The code can run normally,but I get the graident NAN when we I have trained tens of epochs and it cause all parameters of the LSTM become NAN.I have debug that the forward computation results and loss is normal before the gradient becomes NAN.
Of course, I have tried

         torch.nn.utils.clip_grad_norm(agent.parameters(), 0.25)

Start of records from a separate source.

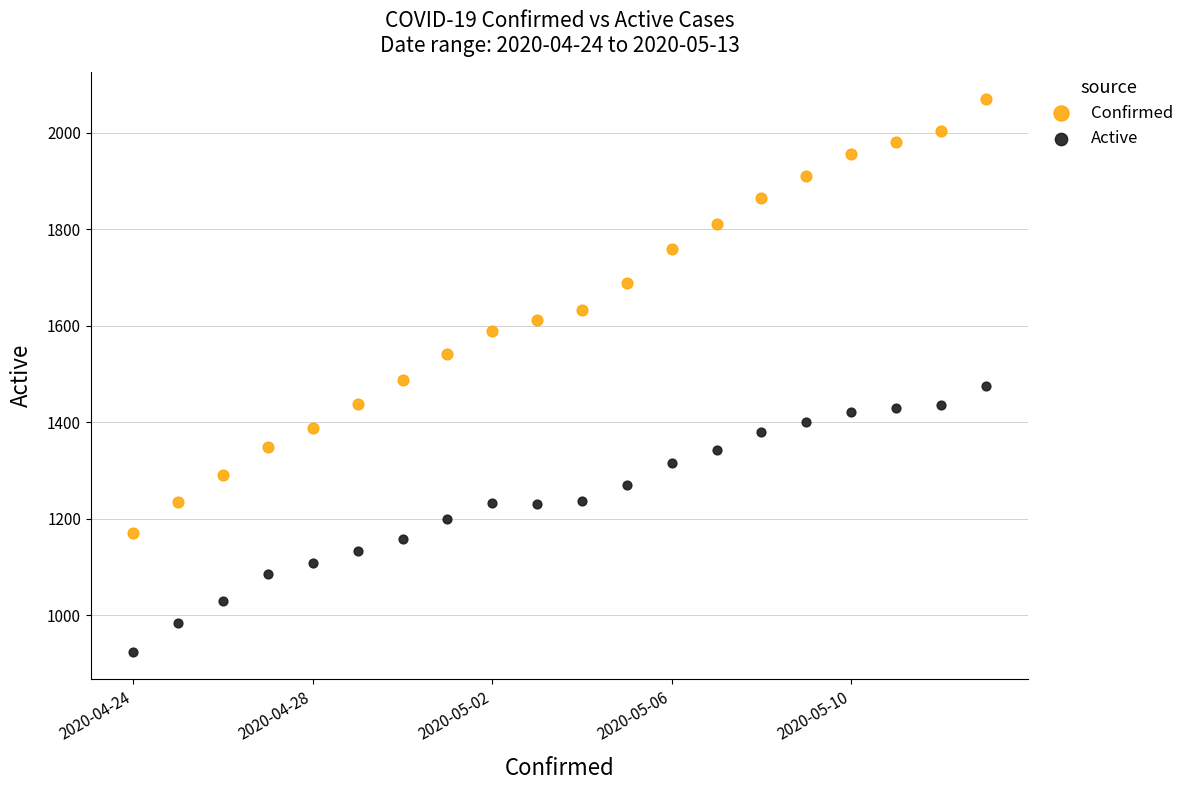

Which series reaches the maximum Y coordinate?

Confirmed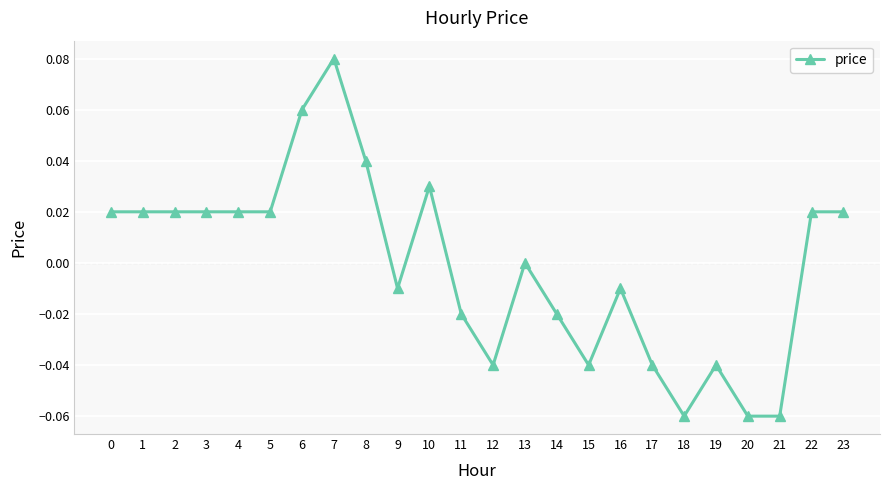

What is the change in value from 20 to 23?

+0.1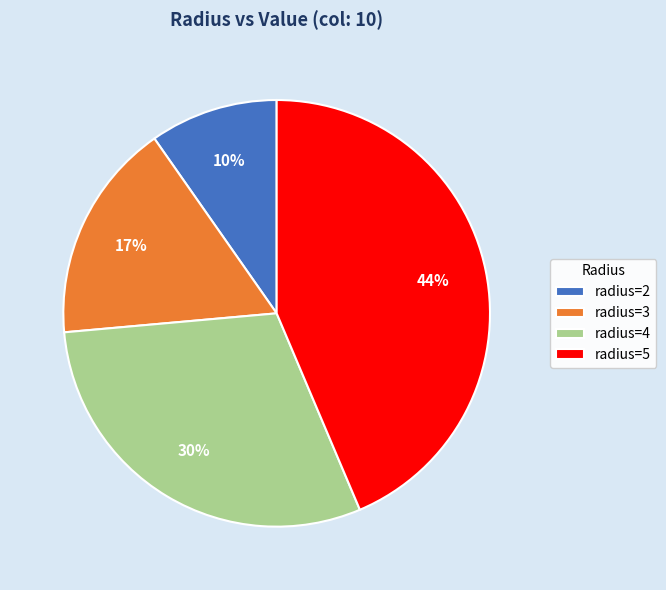

What percentage is the radius=3 slice, to the nearest percent?

17%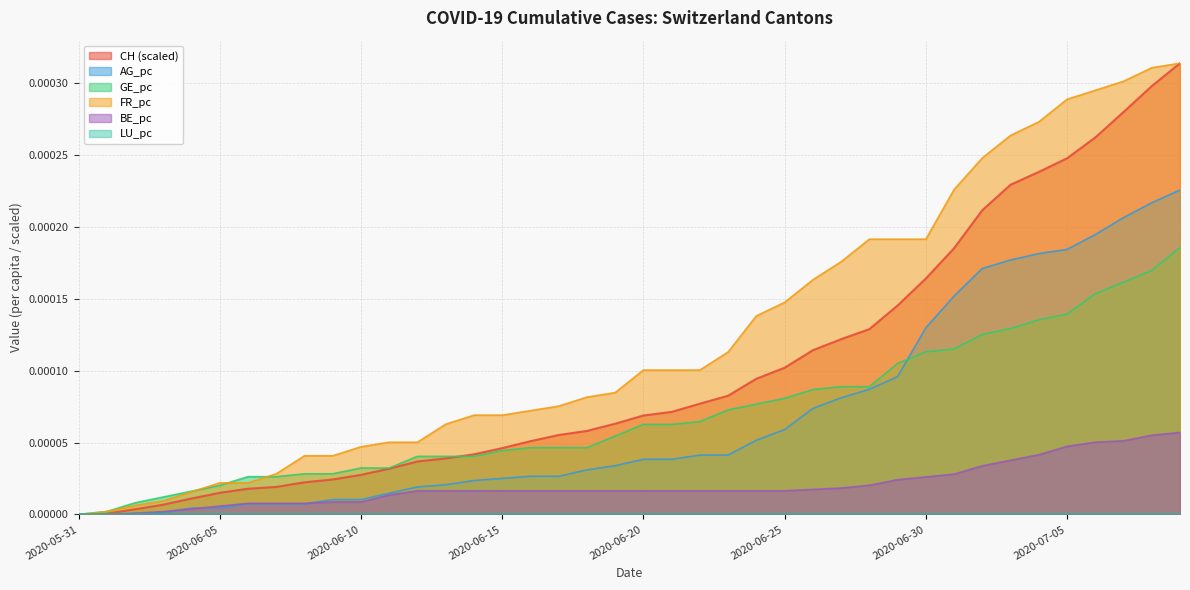

At which category is the sum across all series the highest?

39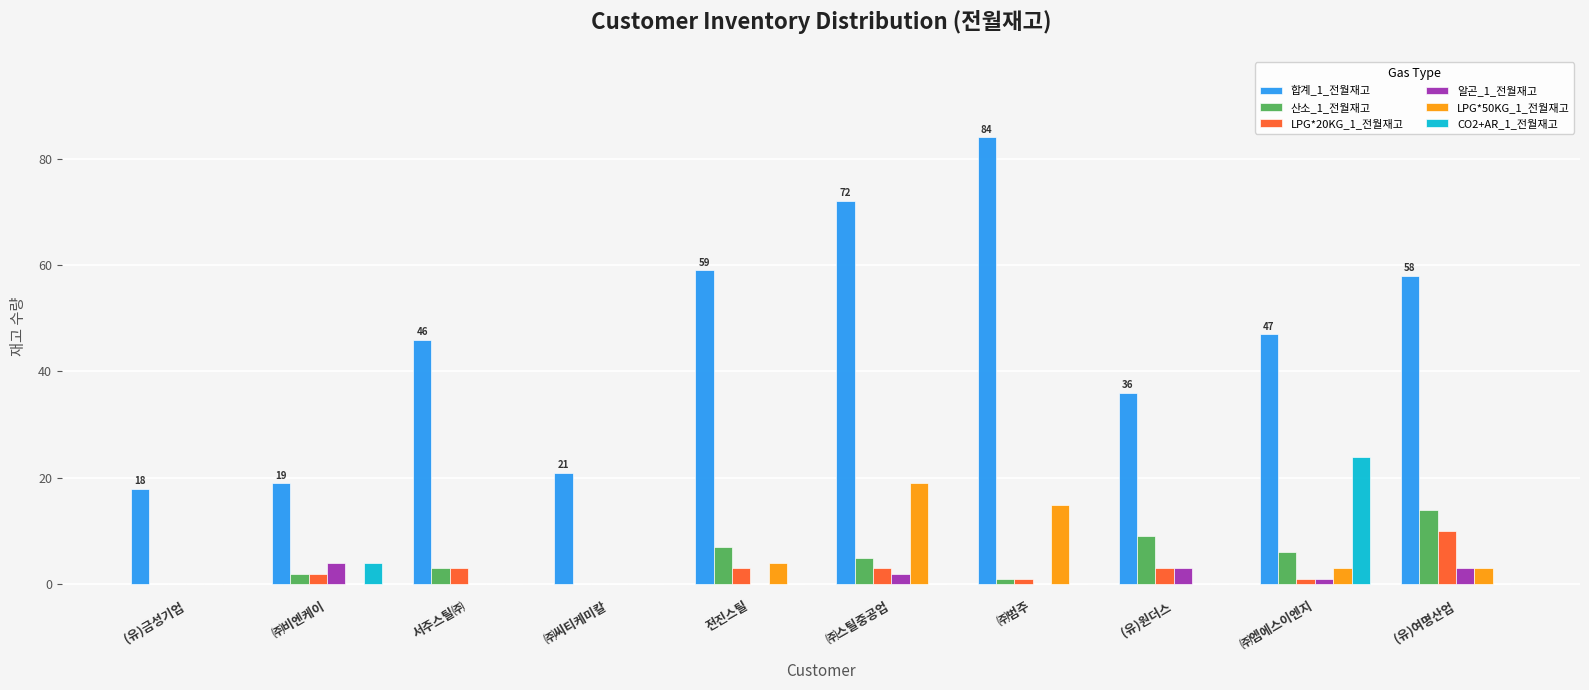

Count the number of data series in this chart.

6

and it seems not work.I show the completed code here,

class Agent(nn.Module):
    def __init__(self, batch_size, seq_len, input_size, hidden_size, num_class):
        super(Agent, self).__init__()
        self.batch_size = batch_size
        self.seq_len = seq_len
        self.input_size = input_size
        self.cell_size = self.hidden_size = hidden_size
        self.lstmcell = nn.LSTMCell(self.input_size, self.hidden_size)
        self.classfier = nn.Linear(self.hidden_size, num_class)

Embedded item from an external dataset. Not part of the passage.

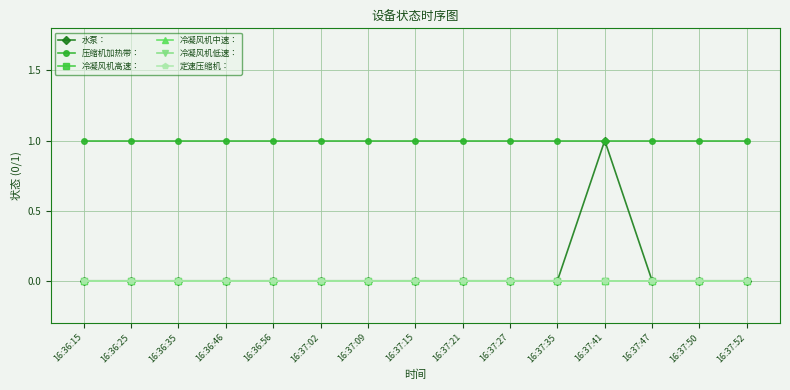

True or false: 定速压缩机： and 冷凝风机高速： cross at least once.

False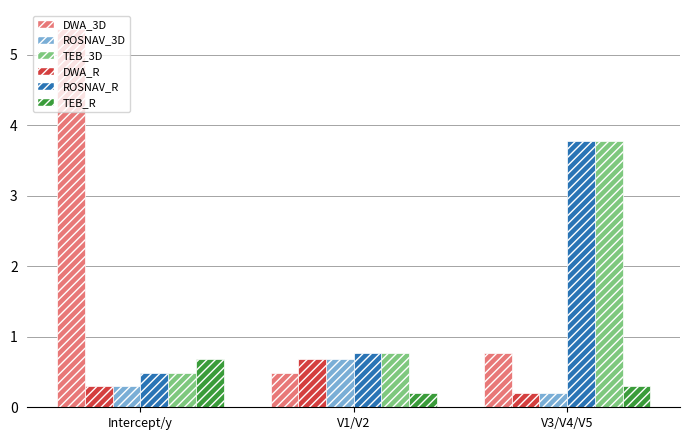

What is the average value of the TEB_R series?

0.4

    def init_hidden(self):
        return (Variable(torch.zeros(self.batch_size, self.hidden_size).cuda()),\
                Variable(torch.zeros(self.batch_size, self.cell_size).cuda()))

    def forward(self, x):
        hidden, cell = self.init_hidden()
        outputs = []
        for i in range(1, self.seq_len+1):
            hidden, cell = self.lstmcell(x, (hidden, cell))
            output = F.sigmoid(self.classfier(hidden))
            if i < self.seq_len:
                # output = output.clone()    #use inplace operation must use clone()
                # output[:, i:] = 0
                mask = torch.cat([torch.ones(output.size(0), i), \
                                  torch.zeros(output.size(0), self.seq_len-i)], dim=1)
                mask = Variable(mask.cuda())
                output = output*mask

            output = output.clamp(1e-15, 1-1e-15)
            outputs.append(output)
            x = output

        outputs = torch.cat(outputs, dim=0)
        states = (hidden, cell)
        return outputs, states


def train(trainloader, epoch, num_blocks, dnet, agent, agent_optimizer, value_network, value_network_optimizer, block_config, growth_rate):
    agent.train()
    value_network.train()
    dnet.eval()
    layer_num = sum(block_config)
    for batch_idx, (inputs, targets) in tqdm.tqdm(enumerate(trainloader), total=len(trainloader)):
        inputs, targets = Variable(inputs.cuda()), Variable(targets.cuda(async=True))
        empty_embedding = Variable(torch.zeros(1, sum(block_config)).cuda())
        # hook = agent.output.register_hook(agent.print_grad)
        probs, _ = agent(empty_embedding)
        distribution = Bernoulli(probs)
        policy = distribution.sample()
        if args.cl_step < num_blocks:
            for i in range(layer_num-args.cl_step):
                policy[i, 0:(i+1)] = 1          #in order to ca     lculate reward
            policy_mask = Variable(torch.ones(policy.size(0)).cuda())
            policy_mask[:-args.cl_step] = 0     #in order to calculate loss
        else:
            policy_mask = None

        preds = dnet.forward(inputs, policy.data.cpu().numpy())
        qs, match = get_reward(preds, targets, policy.data, growth_rate, block_config)
        qs = Variable(qs)
        v_inputs = Variable(empty_embedding.data)
        vs = value_network(v_inputs).detach()
        advantage = qs - vs

        #agent loss
        loss = -distribution.log_prob(policy)
        loss = loss.sum(dim=1)
        if policy_mask is not None:
            loss = policy_mask.type(torch.cuda.FloatTensor)*loss
        loss = loss.sum()*advantage.sum()
        entropy_loss = -probs * torch.log(probs)
        entropy_loss = 0.01*args.beta * entropy_loss.sum()
        loss = loss/inputs.size(0) - entropy_loss
        #train agent
        agent_optimizer.zero_grad()
        loss.backward()
        torch.nn.utils.clip_grad_norm(agent.parameters(), 0.25)
        agent_optimizer.step()

        #value network loss
        criterion = nn.MSELoss().cuda()
        values = value_network(Variable(empty_embedding.data))
        values = values.repeat(inputs.size(0), 1)
        target_values = qs
        value_network_loss = criterion(values, target_values)
        #train value network
        value_network_optimizer.zero_grad()
        value_network_loss.backward()
        value_network_optimizer.step()

I have been stuck in this problem for a few days.Hope anyone can help me.Thanks very much!